Sans le principe de prévention et d’innovation, le principe de précaution fera disparaitre l’Union européenne, explique dans ce texte le préventeur belge Eric Van Vaerenbergh.
L’Union européenne ne prenant aucun risque est condamnée à disparaitre
La doctrine du principe de précaution remonte aux années 1970 avec l’apparition en République Fédérale d’Allemagne d’un nouveau principe juridique: le Vorsorgeprinzip. Celui-ci confère aux autorités l’obligation d’agir face à un risque environnemental grave, même si ce dernier demeure mal cerné d’un point de vue scientifique.
En 1972 le rapport Meadows a vu le jour. Il fut vivement critiqué. Il souhaitait mettre des contraintes à l’humanité étant donné la finitude des ressources planétaires. Au niveau international, les références au « principe de précaution » ou aux « mesures de précaution » apparaissent dans des accords environnementaux dans les années 1980.
Ce principe de précaution, introduit de manière générale par des courants écologistes, a été depuis lors utilisé dans d’autres domaines que la protection de l’environnement.
Le débat a souvent été polarisé par deux visions contraires : d’une part, le pessimisme technologique et la crainte d’« apprentis sorciers » qui impliqueraient une réglementation forte de toutes les activités industrielles ; de l’autre, l’optimisme technologique et la foi dans le progrès qui laisseraient entendre que toute réglementation est inutile.
Cependant, nous devons distinguer deux types de dangers, les dangers où la vie de l’homme et de sa symbiose ou celle de l’humanité sont en jeu, et tous les autres dangers qui se résument à des dangers financiers !
Ce qui est incroyable, c’est qu’ il n’existe toujours pas de définition universelle du principe de précaution alors qu’il est utilisé au moindre doute.

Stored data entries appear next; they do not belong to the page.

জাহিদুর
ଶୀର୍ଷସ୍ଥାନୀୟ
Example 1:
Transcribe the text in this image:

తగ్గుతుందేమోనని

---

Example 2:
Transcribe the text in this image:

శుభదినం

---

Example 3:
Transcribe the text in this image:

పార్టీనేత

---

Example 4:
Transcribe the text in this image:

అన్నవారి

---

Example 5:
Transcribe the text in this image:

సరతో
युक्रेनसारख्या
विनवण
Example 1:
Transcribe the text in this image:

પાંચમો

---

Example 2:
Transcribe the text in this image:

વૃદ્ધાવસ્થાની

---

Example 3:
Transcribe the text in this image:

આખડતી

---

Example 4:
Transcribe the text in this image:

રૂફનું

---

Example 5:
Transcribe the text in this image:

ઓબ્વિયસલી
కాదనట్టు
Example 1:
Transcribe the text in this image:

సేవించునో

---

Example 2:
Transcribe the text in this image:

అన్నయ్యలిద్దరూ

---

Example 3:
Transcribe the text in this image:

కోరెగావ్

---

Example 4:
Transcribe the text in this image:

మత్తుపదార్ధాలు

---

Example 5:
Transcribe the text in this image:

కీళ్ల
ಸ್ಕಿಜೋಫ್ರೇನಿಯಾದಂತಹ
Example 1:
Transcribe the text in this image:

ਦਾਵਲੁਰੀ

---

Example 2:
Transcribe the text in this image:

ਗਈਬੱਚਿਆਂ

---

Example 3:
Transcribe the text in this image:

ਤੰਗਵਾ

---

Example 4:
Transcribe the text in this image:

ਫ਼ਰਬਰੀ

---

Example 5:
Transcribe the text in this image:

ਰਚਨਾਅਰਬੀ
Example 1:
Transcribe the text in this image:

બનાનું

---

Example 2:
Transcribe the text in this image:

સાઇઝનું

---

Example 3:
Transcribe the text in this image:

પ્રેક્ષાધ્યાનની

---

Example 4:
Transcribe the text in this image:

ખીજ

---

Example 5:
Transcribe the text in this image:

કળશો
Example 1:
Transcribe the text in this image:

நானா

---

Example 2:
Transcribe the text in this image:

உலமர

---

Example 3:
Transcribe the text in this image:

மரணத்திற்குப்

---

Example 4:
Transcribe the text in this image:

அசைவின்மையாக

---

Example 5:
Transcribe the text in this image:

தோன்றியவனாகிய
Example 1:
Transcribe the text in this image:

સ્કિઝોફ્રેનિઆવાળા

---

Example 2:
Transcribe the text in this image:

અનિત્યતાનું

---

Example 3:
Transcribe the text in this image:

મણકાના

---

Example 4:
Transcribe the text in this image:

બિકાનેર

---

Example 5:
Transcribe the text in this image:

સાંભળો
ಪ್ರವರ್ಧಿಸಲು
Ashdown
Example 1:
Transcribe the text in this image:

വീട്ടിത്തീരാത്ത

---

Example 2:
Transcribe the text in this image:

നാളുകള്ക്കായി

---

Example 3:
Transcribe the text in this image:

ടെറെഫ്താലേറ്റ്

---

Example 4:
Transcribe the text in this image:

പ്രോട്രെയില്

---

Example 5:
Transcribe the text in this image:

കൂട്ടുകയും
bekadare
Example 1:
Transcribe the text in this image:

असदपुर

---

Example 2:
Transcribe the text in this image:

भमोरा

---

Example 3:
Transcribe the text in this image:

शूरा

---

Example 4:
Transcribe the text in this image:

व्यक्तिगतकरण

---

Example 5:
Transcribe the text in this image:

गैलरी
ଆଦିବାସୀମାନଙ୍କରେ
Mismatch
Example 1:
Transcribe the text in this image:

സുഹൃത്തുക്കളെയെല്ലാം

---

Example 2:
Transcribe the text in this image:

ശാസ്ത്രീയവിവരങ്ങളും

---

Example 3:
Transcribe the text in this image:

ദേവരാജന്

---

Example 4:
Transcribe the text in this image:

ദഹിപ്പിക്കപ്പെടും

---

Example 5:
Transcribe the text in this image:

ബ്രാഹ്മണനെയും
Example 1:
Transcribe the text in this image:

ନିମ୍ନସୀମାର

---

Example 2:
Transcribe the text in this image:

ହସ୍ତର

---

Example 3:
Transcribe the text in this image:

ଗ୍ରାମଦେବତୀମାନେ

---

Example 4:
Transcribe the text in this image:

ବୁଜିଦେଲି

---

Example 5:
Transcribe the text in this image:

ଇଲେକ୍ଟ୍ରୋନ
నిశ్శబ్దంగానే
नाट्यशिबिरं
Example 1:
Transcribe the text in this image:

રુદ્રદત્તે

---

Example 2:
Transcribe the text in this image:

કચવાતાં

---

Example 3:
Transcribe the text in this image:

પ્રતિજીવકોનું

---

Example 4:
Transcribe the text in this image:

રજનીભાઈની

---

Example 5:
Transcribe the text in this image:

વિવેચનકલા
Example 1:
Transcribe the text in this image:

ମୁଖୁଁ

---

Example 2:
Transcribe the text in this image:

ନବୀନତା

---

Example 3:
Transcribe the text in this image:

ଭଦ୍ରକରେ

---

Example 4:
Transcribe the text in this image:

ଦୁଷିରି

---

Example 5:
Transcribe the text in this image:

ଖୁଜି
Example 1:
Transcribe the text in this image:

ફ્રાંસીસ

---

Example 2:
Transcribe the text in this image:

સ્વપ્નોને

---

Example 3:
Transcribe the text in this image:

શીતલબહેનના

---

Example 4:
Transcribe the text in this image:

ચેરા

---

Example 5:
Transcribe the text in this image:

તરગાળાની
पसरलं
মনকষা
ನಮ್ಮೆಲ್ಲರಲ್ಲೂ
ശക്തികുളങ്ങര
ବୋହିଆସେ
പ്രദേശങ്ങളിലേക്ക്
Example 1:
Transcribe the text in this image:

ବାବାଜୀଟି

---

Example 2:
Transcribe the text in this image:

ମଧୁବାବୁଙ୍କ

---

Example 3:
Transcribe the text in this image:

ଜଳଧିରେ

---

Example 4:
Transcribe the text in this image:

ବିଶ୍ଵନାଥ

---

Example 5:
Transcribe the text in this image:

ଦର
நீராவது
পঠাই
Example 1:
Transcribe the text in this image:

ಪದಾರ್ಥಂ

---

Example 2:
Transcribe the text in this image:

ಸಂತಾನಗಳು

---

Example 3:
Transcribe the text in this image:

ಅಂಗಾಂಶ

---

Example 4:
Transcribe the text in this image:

Les conceptions varient avant tout en fonction du degré d’incertitude scientifique, des niveaux de gravité des risques encourus, de l’ampleur des enjeux, des coûts potentiels des actions ou inactions qui restent possibles de la part des autorités. La Commission européenne, l’UNESCO et l’agence européenne de l’environnement proposent chacune leur définition. La Commission européenne indique que la portée du principe est ainsi « liée à l’évolution jurisprudentielle qui, d’une certaine manière, est influencée par les valeurs sociales et politiques prévalant dans une société et que les différentes conceptions du principe ont pour commun dénominateur d’éviter de causer des dommages dans un contexte d’incertitude scientifique. »

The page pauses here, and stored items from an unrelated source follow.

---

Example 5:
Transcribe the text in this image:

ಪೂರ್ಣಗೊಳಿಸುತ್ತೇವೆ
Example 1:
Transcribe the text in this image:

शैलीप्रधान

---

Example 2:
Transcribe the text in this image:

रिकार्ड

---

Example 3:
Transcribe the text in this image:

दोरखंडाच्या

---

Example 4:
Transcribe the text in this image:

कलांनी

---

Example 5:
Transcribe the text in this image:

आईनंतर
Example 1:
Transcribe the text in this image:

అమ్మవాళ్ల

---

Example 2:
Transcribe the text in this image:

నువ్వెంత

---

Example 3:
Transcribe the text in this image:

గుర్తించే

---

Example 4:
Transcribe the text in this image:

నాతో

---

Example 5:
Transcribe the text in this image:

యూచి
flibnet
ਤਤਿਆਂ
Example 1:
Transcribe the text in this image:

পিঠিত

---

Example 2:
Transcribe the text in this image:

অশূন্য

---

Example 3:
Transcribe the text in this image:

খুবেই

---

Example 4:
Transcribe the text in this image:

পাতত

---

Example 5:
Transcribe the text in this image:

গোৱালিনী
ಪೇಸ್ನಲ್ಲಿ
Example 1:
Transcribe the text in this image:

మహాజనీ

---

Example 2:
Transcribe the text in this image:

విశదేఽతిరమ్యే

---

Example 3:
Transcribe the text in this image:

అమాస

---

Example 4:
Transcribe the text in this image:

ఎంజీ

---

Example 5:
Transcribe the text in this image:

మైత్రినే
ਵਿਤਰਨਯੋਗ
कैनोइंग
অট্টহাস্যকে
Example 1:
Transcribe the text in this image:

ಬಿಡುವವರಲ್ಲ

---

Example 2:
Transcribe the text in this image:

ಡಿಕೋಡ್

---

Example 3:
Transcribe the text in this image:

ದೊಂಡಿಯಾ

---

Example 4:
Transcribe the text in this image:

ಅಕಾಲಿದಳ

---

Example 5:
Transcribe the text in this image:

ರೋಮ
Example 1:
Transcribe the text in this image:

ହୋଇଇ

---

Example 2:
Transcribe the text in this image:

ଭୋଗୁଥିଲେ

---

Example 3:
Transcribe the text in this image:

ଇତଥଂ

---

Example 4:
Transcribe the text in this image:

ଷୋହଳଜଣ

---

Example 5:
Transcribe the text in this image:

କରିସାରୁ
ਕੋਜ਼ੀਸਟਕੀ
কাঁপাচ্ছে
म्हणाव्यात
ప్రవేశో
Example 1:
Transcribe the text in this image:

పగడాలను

Lorsque les risques sont établis avec certitude, il n’y a plus de principe de précaution, il y a le principe de prévention et d’innovation qui est également inscrit dans le traité sur le fonctionnement de l’Union européenne et qui pourra être invoqué pour prendre des mesures visant à prévenir les dangers. Les différents ordres juridiques (par exemple national, international, ou de l’Union européenne) ont chacun leurs principes généraux du droit concernant le principe de précaution.

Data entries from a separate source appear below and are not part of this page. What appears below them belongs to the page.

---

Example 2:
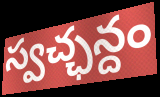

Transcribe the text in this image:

స్వచ్ఛన్దం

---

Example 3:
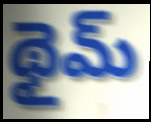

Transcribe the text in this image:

థైమ్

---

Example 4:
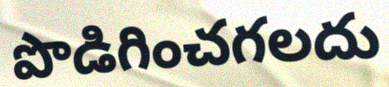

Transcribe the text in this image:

పొడిగించగలదు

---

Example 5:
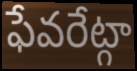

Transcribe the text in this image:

ఫేవరేట్గా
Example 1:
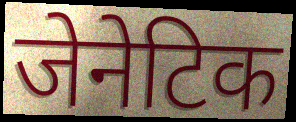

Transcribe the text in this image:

जेनेटिक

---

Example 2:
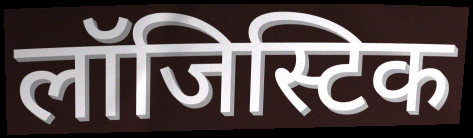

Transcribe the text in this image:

लॉजिस्टिक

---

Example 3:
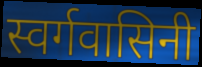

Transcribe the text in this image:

स्वर्गवासिनी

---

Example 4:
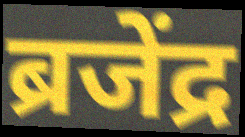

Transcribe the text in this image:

ब्रजेंद्र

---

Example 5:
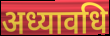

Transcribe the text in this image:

अध्यावधि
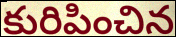
కురిపించిన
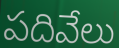
పదివేలు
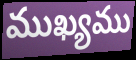
ముఖ్యము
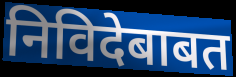
निविदेबाबत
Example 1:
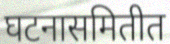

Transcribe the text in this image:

घटनासमितीत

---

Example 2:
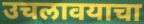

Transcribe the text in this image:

उचलावयाचा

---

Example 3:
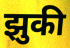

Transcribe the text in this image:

झुकी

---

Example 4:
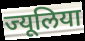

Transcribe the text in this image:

ज्यूलिया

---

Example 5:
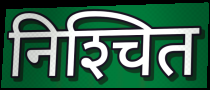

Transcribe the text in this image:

निश्‍चित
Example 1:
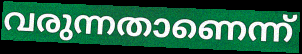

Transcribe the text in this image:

വരുന്നതാണെന്ന്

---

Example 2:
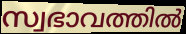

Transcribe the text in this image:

സ്വഭാവത്തിൽ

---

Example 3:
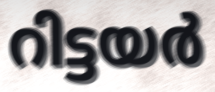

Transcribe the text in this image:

റിട്ടയർ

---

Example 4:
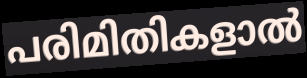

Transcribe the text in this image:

പരിമിതികളാൽ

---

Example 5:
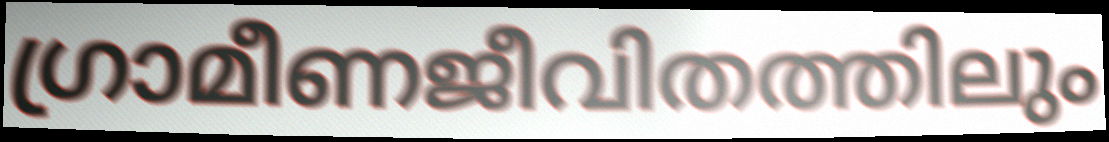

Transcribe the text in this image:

ഗ്രാമീണജീവിതത്തിലും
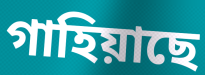
গাহিয়াছে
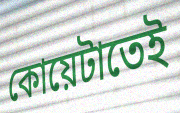
কোয়েটাতেই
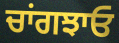
ਚਾਂਗਝਾਓ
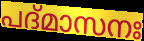
പദ്മാസനഃ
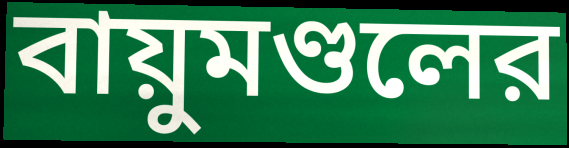
বায়ুমণ্ডলের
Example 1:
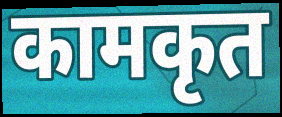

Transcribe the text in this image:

कामकृत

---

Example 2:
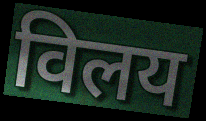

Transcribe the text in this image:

विलय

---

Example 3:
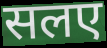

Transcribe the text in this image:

सलए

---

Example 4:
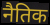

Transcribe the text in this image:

नैतिक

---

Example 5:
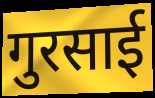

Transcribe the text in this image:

गुरसाई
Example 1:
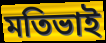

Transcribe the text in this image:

মতিভাই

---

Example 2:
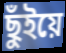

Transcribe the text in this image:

ছুঁইয়ে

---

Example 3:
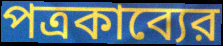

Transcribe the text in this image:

পত্রকাব্যের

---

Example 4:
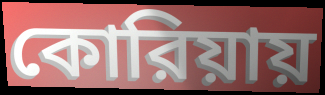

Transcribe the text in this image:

কোরিয়ায়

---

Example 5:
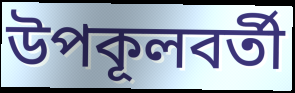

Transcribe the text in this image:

উপকূলবর্তী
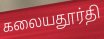
கலையதூர்தி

Chaque ordre est donc potentiellement juridiquement incompatible alors que s’il y a un réel principe de précaution, il devrait être universel étant donné que si un danger est identifié, il n’y a aucune raison qu’il soit plus dangereux en Europe ou ailleurs dans le monde et encore plus quand il s’agit d’enjeux humains et/ou planétaires !
Au lieu d’être audacieuse dans l’adversité sans être téméraire, et d’appliquer le principe de prévention et d’innovation, l’Europe est occupée de se sortir de l’histoire par l’application abusive du principe de précaution !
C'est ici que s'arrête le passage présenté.